Solution: Be sure to verify everything in the paperwork and double-check how the shipping company has classified or valued everything you ship. If this sounds like as much work as doing it all yourself, you’re probably right. Unless you’ve set up a specific contract making your shippers liable for any compliance issues, you’re better off completing these tasks on your end.

Fudging the details

Problem: If the stuff you ship is just over de minimus or if the tariff for your product is a lot higher than that of similar products, you may be tempted to fib a bit on the documentation. But if you get inspected and customs officials find out you misidentified the goods, you’ll likely face penalties, fees, and angry customers.

Solution: As tempting as it may be to game the system, do not do it. Customs officials are increasingly aware of this trend and have gotten better at identifying potentially fraudulent packages. It’s not worth the risk.
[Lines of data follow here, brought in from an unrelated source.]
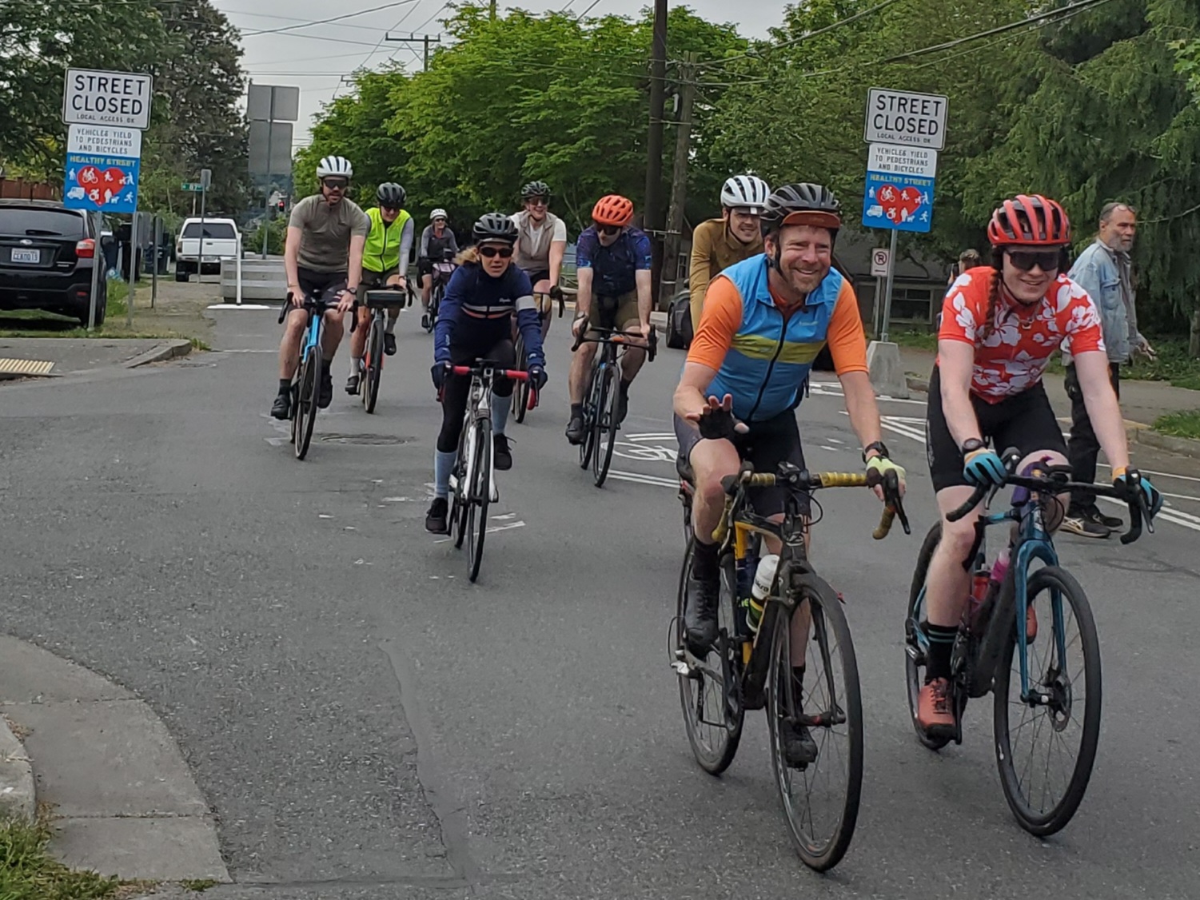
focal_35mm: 26
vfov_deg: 53.1
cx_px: 600
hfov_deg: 67.3
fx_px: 901
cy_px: 450
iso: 50
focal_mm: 4.3
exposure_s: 1/1429
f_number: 2.4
It’s also illegal.

Ignoring the problem

Problem: Figuring out landed cost can be resource-intensive and showing a customer potentially steep fees might kill a purchase. But simply charging for the goods and shipping means your customers may be in for a nasty surprise when they get a call requesting an unexpected payment at customs. They’ll be angry with you and may reject the shipment altogether.

Solution: Provide your customers with the information up front so they can make an informed decision. They may not complete the sale, but no one wants to feel duped. Investing in the right cost calculation software or personnel can help you create a positive customer experience.

Not knowing the rules

Problem: When you sell into a country, you’re responsible for knowing the regulations they impose, including product legislation, bans, and taxes. The more countries you do business in, the more complicated it can be to track everything. Despite this, customs agents aren’t likely to sympathize if you’re caught breaking the rules.

Solution: Be sure to do extensive research when you enter new markets. You’ll also have to pay attention to new legislation and trade rules. This is another area where an automated cross-border solution can save you a lot of time, money, and headaches.

Keeping inadequate records

Problem: There’s no shortage of paperwork with international commerce. Keeping track of everything can be a big hassle, and you may feel like you’re done once a sale is complete. But if you’re audited, or if something goes wrong in the shipping or delivery process, you’ll need to be certain you can back up your part of the transaction.

Solution: Keep a copy of all your paperwork in a clear, manageable filing system. You’ll need to access complete records quickly, should discrepancies arise. Depending on your sales volume, it may make sense to implement a digital records system.